Perdana Menteri Boris Johnson menghadapi dua pemungutan suara penting di parlemen yang akan memutuskan apakah dia dapat menepati janjinya untuk memimpin Inggris keluar dari Uni Eropa dalam sembilan hari.
Saat waktu terus berdetak hingga tenggat waktu 31 Oktober terbaru untuk kepergian Inggris, Brexit tergantung pada keseimbangan ketika parlemen yang terpecah memperdebatkan kapan, bagaimana dan bahkan jika itu harus terjadi.
Setelah dipaksa oleh lawan untuk merasa malu karena meminta penundaan kepada UE yang dia janjikan tidak akan pernah dia lakukan, Johnson sedang berjuang untuk mendapatkan undang-undang melalui House of Commons yang akan memberikan kesepakatan Brexit di menit-menit terakhirnya.
Tonton berita terbaru di Channel 7 atau streaming gratis 7 ditambah >>
Di hari drama tinggi lainnya, anggota parlemen akan memberikan suara pada RUU Perjanjian Penarikan 115 halaman sekitar pukul 6 sore pada hari Selasa (5 pagi pada hari Rabu AEDT) dan kemudian memberikan suara pada jadwal pemerintah yang sangat ketat untuk mengesahkan undang-undang tersebut.
“Saya berharap Parlemen memberikan suara hari ini untuk mengambil kembali kendali untuk dirinya sendiri,” kata Johnson, wajah kampanye referendum 2016 yang sukses untuk meninggalkan UE.

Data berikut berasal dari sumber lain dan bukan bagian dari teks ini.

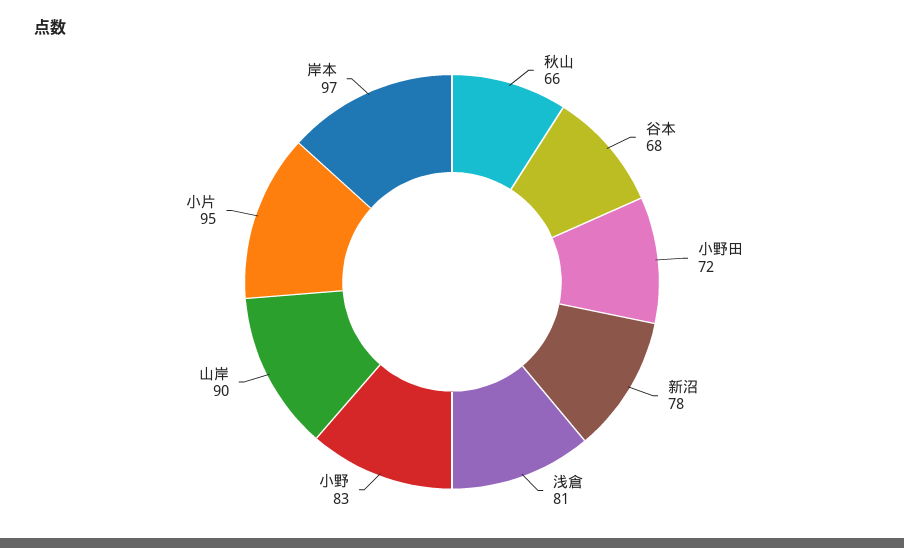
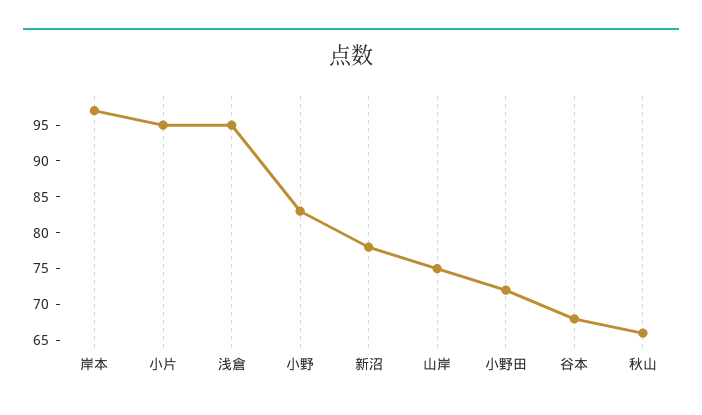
浅倉: 81 -> 95
山岸: 90 -> 75

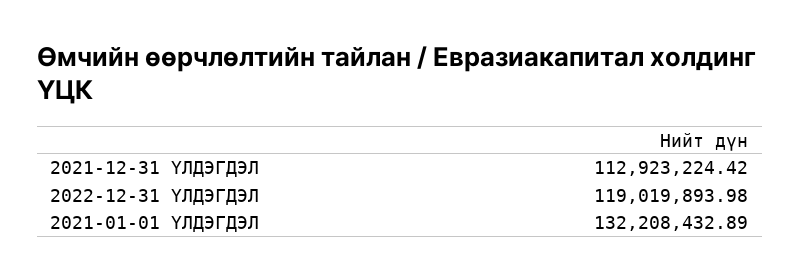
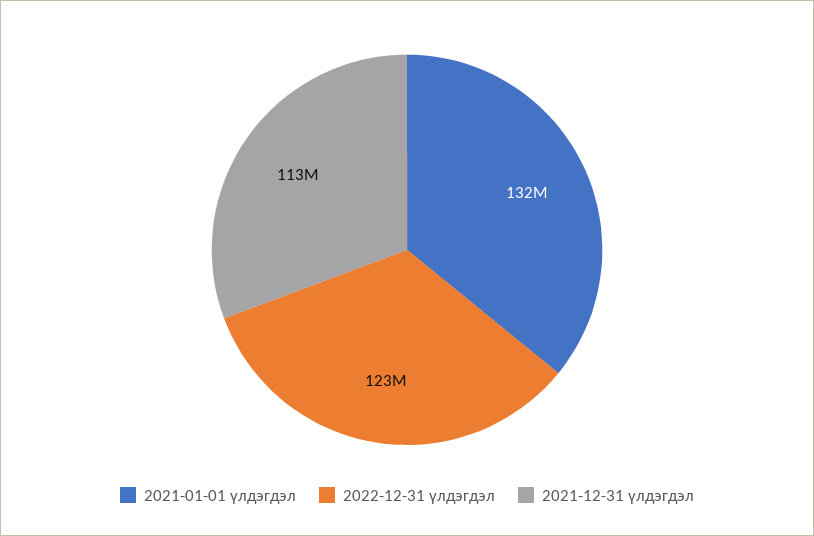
2022-12-31 ҮЛДЭГДЭЛ: 119019893.98 -> 123000000

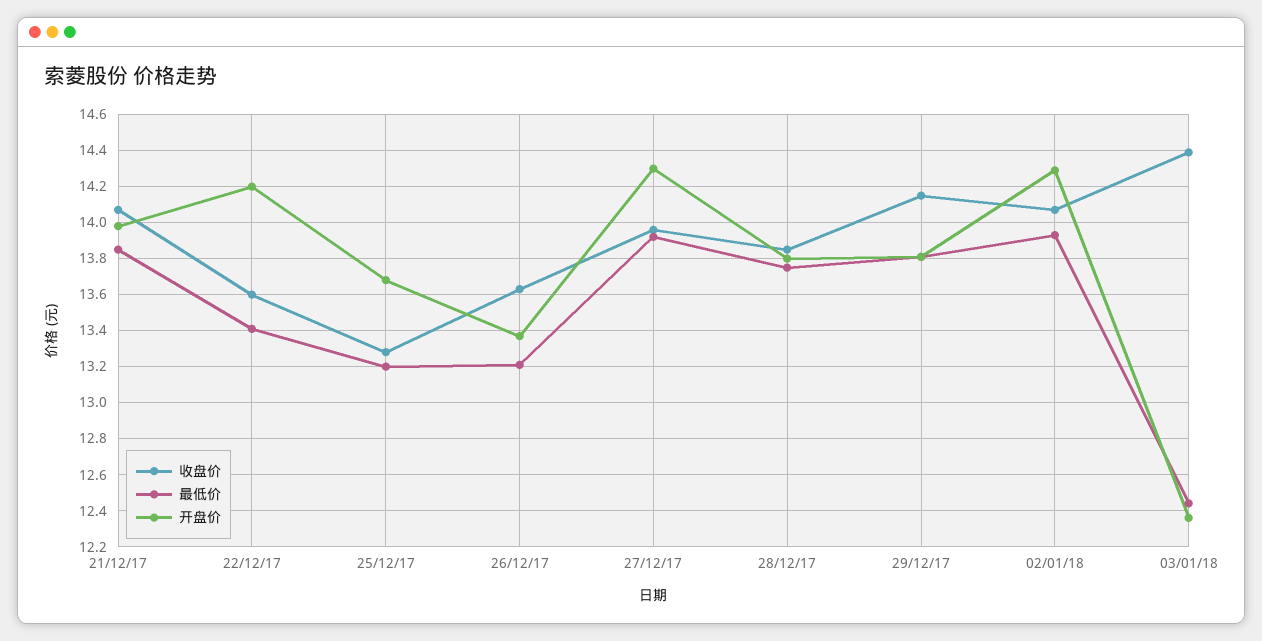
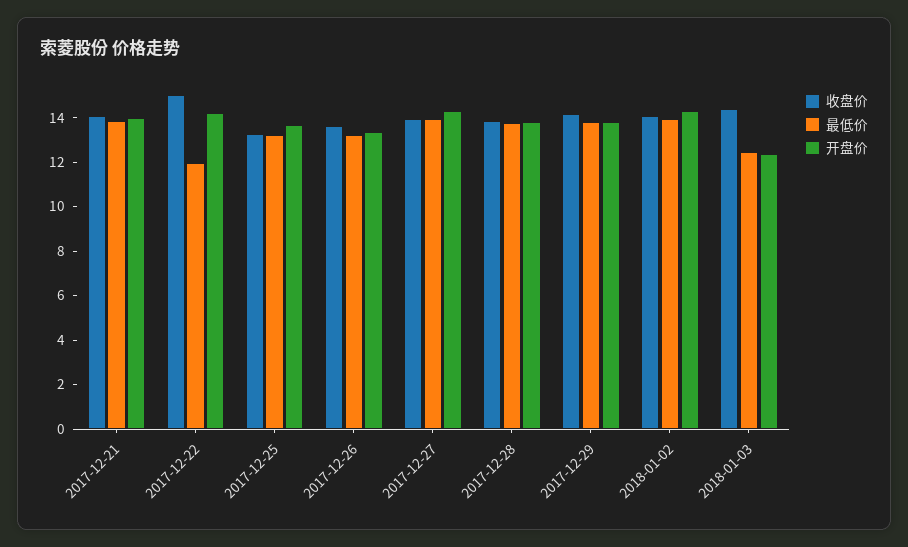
收盘价, 22/12/17: 13.6 -> 15
最低价, 22/12/17: 13.4 -> 12

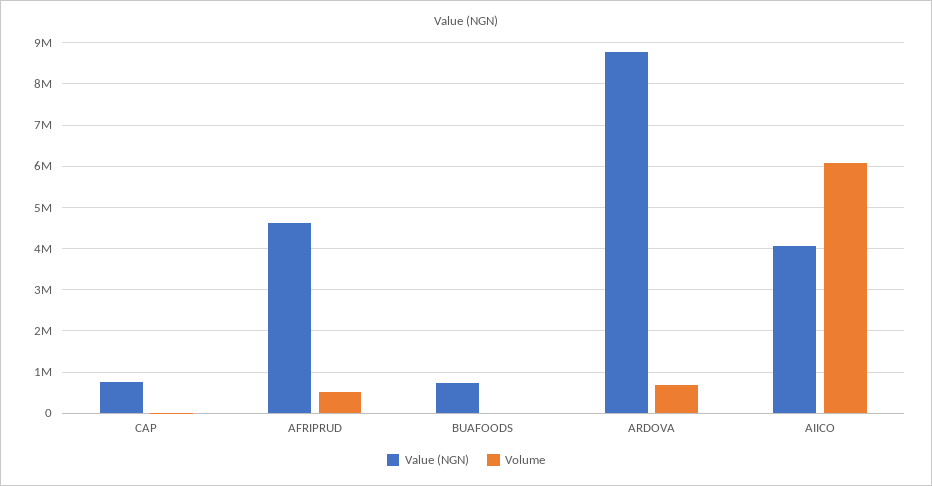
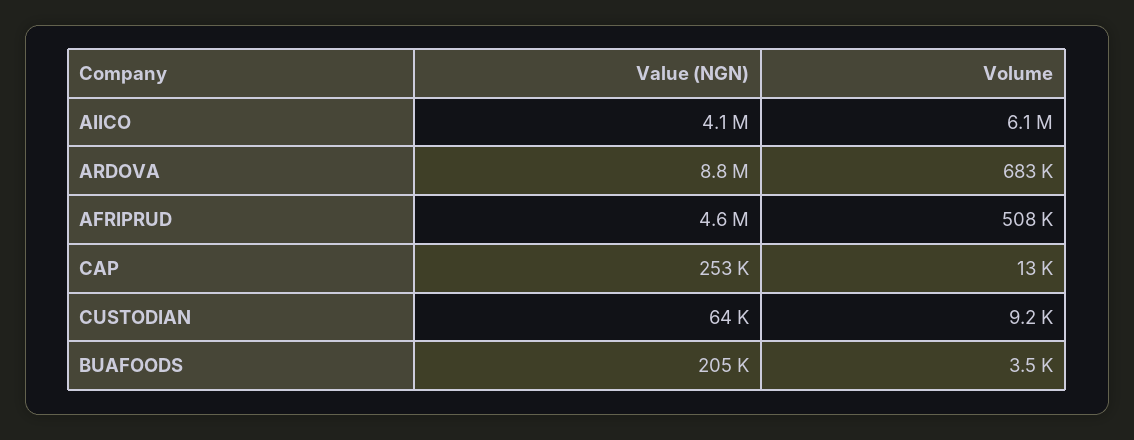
Value (NGN), CAP: 800000 -> 253000
Value (NGN), BUAFOODS: 800000 -> 205000
Value (NGN), CUSTODIAN: none -> 64000
Volume, CUSTODIAN: none -> 9200

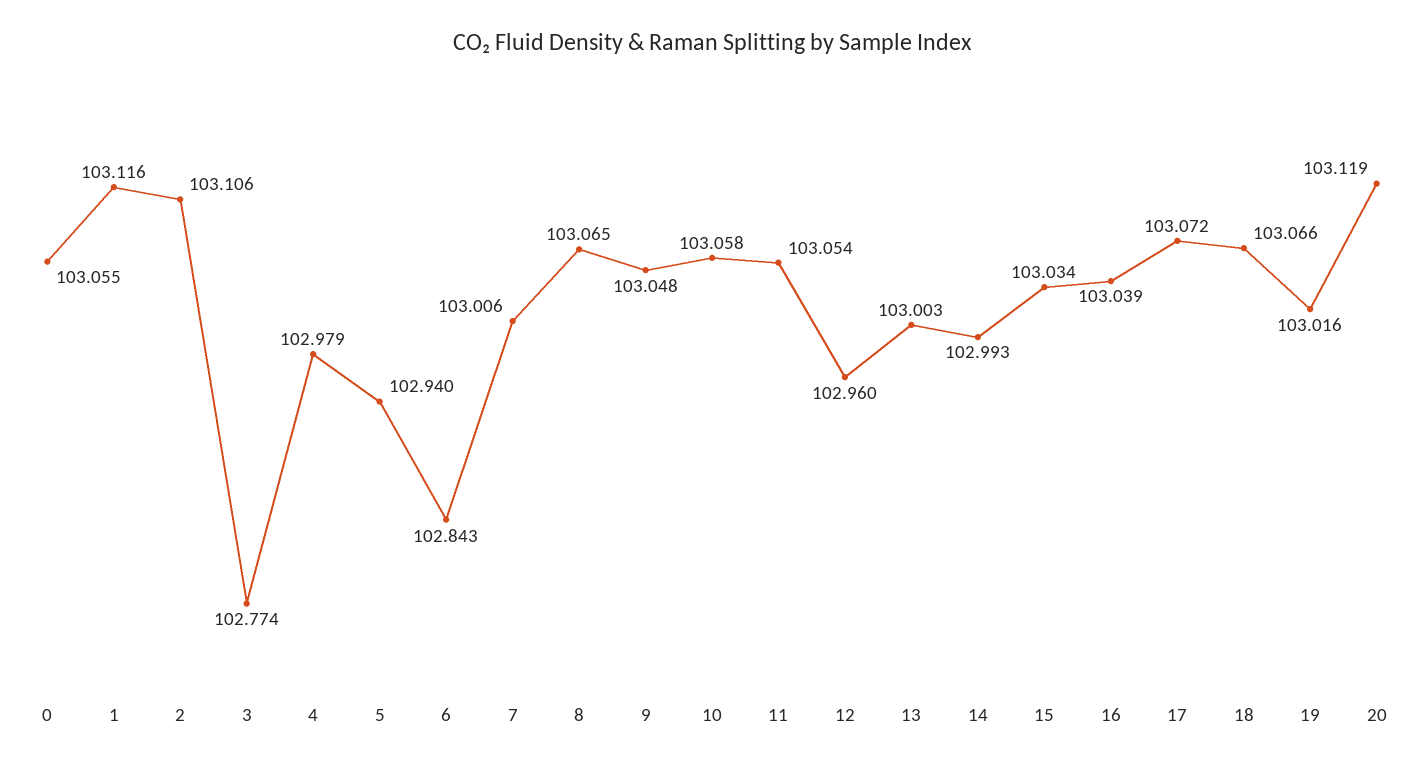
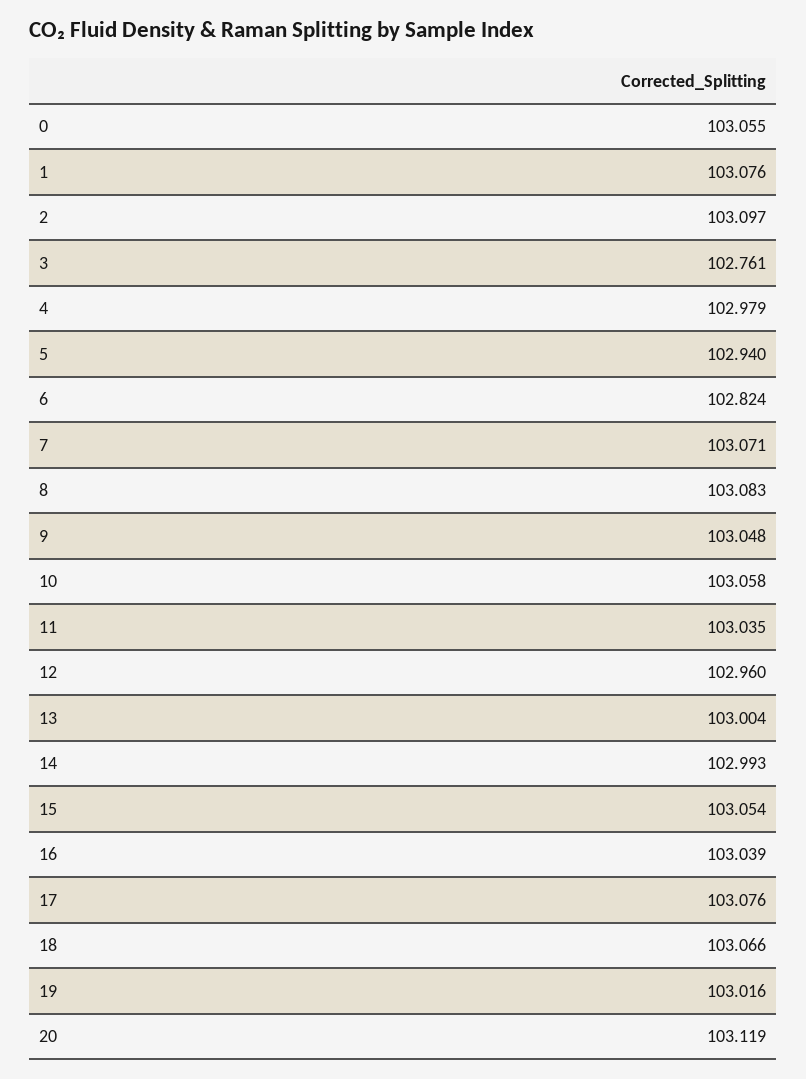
1: 103.116 -> 103.076
2: 103.106 -> 103.097
3: 102.774 -> 102.761
6: 102.843 -> 102.824
7: 103.006 -> 103.071
8: 103.065 -> 103.083
11: 103.054 -> 103.035
13: 103.003 -> 103.004
15: 103.034 -> 103.054
17: 103.072 -> 103.076

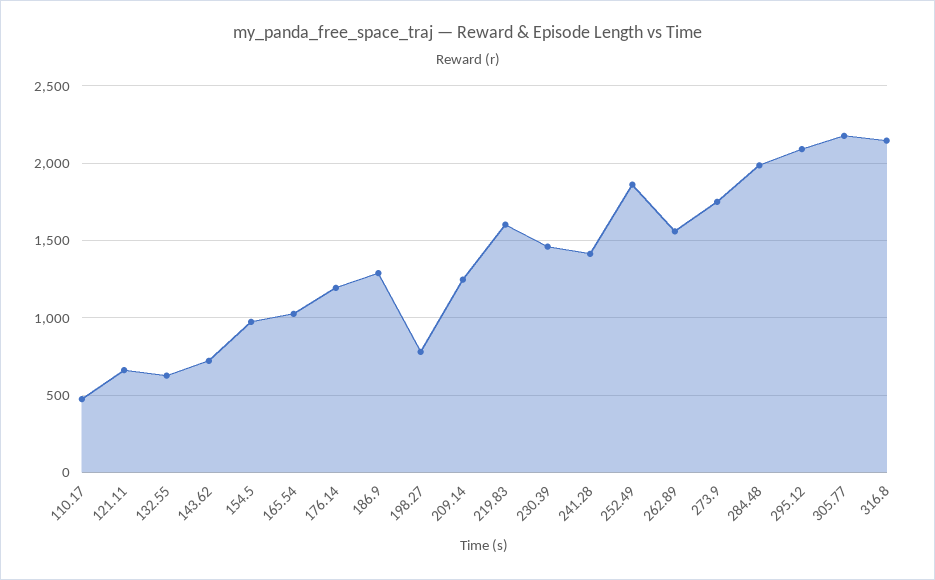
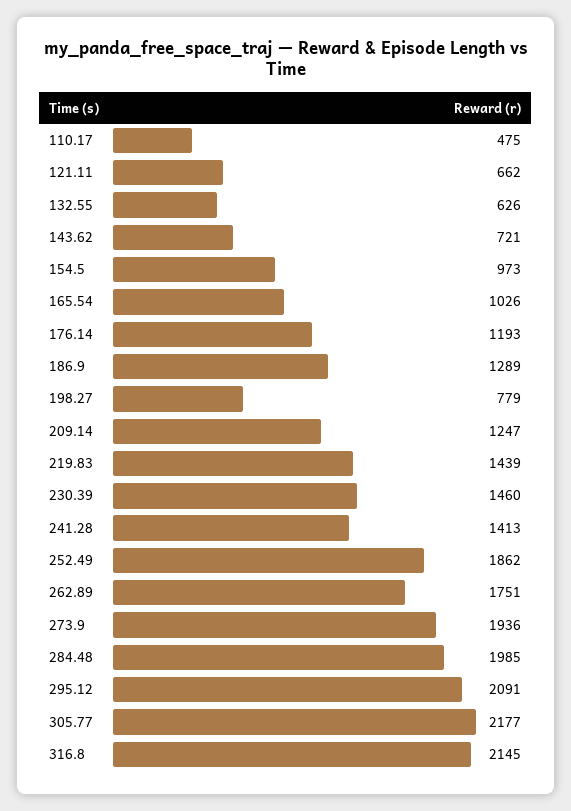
219.83: 1600 -> 1439
262.89: 1550 -> 1751
273.9: 1750 -> 1936

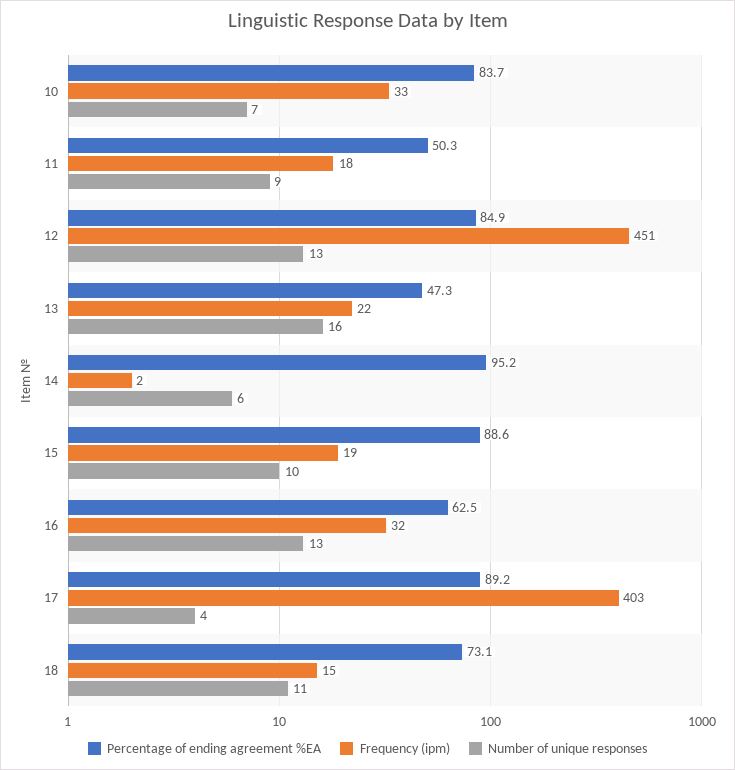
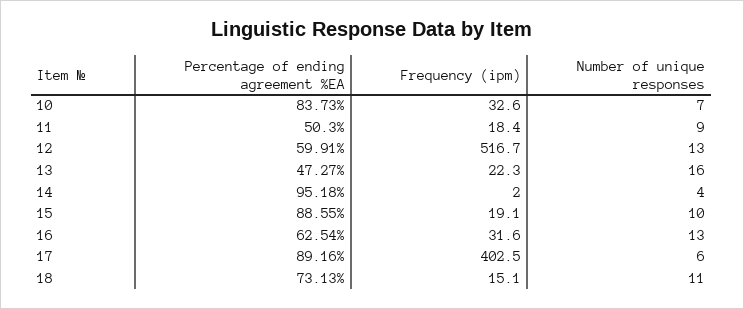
Percentage of ending agreement %EA, 12: 84.9 -> 59.91
Frequency (ipm), 12: 451 -> 516.7
Number of unique responses, 14: 6 -> 4
Number of unique responses, 17: 4 -> 6

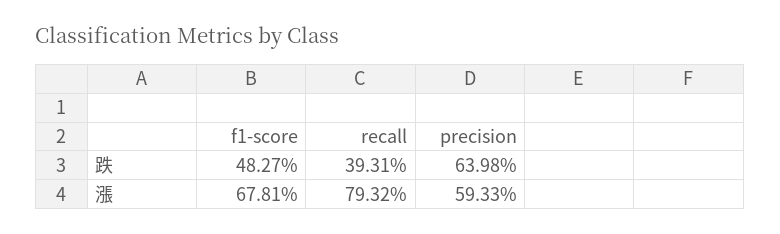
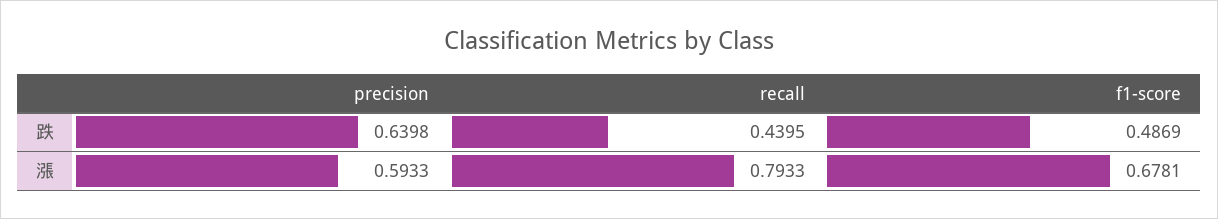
f1-score, 跌: 0.4827 -> 0.4869
recall, 跌: 0.3931 -> 0.4395
recall, 漲: 0.7932 -> 0.7933

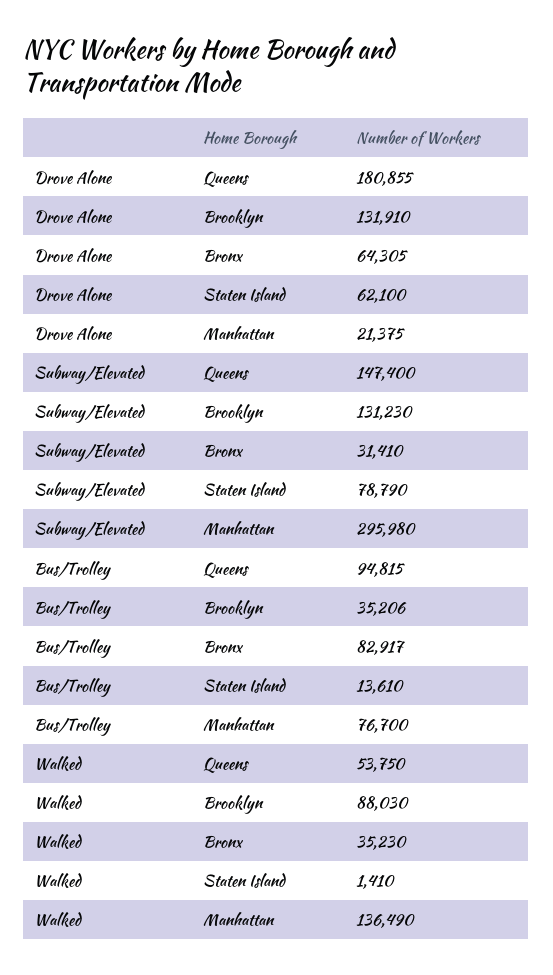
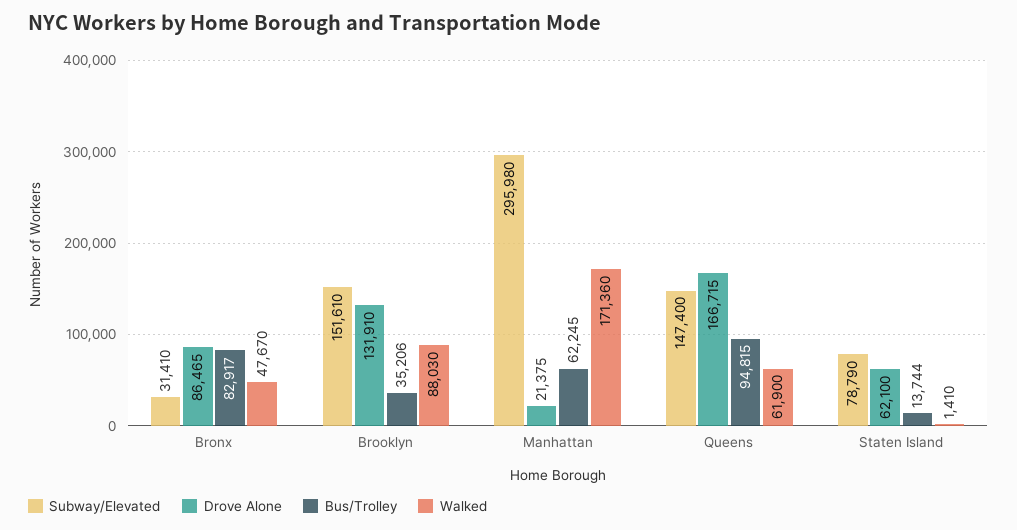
Drove Alone, Queens: 180855 -> 166715
Drove Alone, Bronx: 64305 -> 86465
Subway/Elevated, Brooklyn: 131230 -> 151610
Bus/Trolley, Staten Island: 13610 -> 13744
Bus/Trolley, Manhattan: 76700 -> 62245
Walked, Queens: 53750 -> 61900
Walked, Bronx: 35230 -> 47670
Walked, Manhattan: 136490 -> 171360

“Publik tidak menginginkan penundaan lagi, begitu pula para pemimpin Eropa lainnya dan saya juga tidak. Mari kita selesaikan Brexit pada 31 Oktober dan lanjutkan.”
Kekalahan dalam salah satu pemungutan suara akan membatalkan rencana Johnson untuk meninggalkan Uni Eropa dengan atau tanpa kesepakatan perceraian pada 31 Oktober.
Dia kemudian harus memutuskan apakah akan mematuhi undang-undang yang mengharuskan dia untuk menerima penundaan Brexit yang ditawarkan oleh UE atau entah bagaimana pergi tanpa kesepakatan.
Kemenangan, meski merupakan indikasi yang tidak sempurna tentang kemungkinan dukungan untuk kesepakatan Johnson, hanya akan memberikan kesempatan lain bagi lawan untuk menyergap pemerintah dengan amandemen yang dapat menghancurkan rencana Johnson.
Lebih dari tiga tahun sejak Inggris memilih 52-48 untuk meninggalkan Uni Eropa, krisis Brexit menekan sistem politik dan konstitusi Inggris ke titik puncaknya.
Johnson membingungkan lawan-lawannya dengan memenangkan kesepakatan Brexit dari UE pada hari Kamis, meskipun ia dipaksa oleh lawan-lawannya untuk dengan enggan – dan hanya dengan fotokopi tanpa tanda tangan – menyerukan penundaan Brexit pada hari Sabtu.
John Bercow, Ketua House of Commons, menolak pemungutan suara pada kesepakatannya pada hari Senin.
Presiden Dewan Eropa Donald Tusk mengatakan dia sedang mendiskusikan permintaan penundaan Brexit dengan para pemimpin dari 27 negara anggota lainnya dan akan membuat keputusan “dalam beberapa hari mendatang”.
“Brexit tanpa kesepakatan tidak akan pernah menjadi keputusan kami,” kata Tusk kepada Parlemen Eropa di Strasbourg.
Sebagai tanda frustrasi di Brussel, Presiden Komisi Brexit Jean-Claude Juncker mengatakan Brexit hanya membuang-buang waktu dan energi dan Parlemen Eropa hanya dapat menyetujui kesepakatan Brexit Johnson setelah Parlemen Inggris.
Di balik absurditas pertempuran harian Brexit di parlemen, pengadilan, dan pada KTT Uni Eropa larut malam, permainan yang jauh lebih besar sedang dimainkan mengenai apakah Brexit akan terjadi atau tidak.
Sementara Johnson menghadapi jebakan legislatif di setiap kesempatan, penentang Brexit juga sangat terbagi – salah satu alasan utama mengapa kampanye mereka untuk “tetap” gagal dalam referendum 2016.
Namun Johnson meminta parlemen yang terpecah di mana dia tidak memiliki mayoritas untuk meloloskan salah satu undang-undang terpenting dalam sejarah Inggris baru-baru ini hanya dalam tiga hari.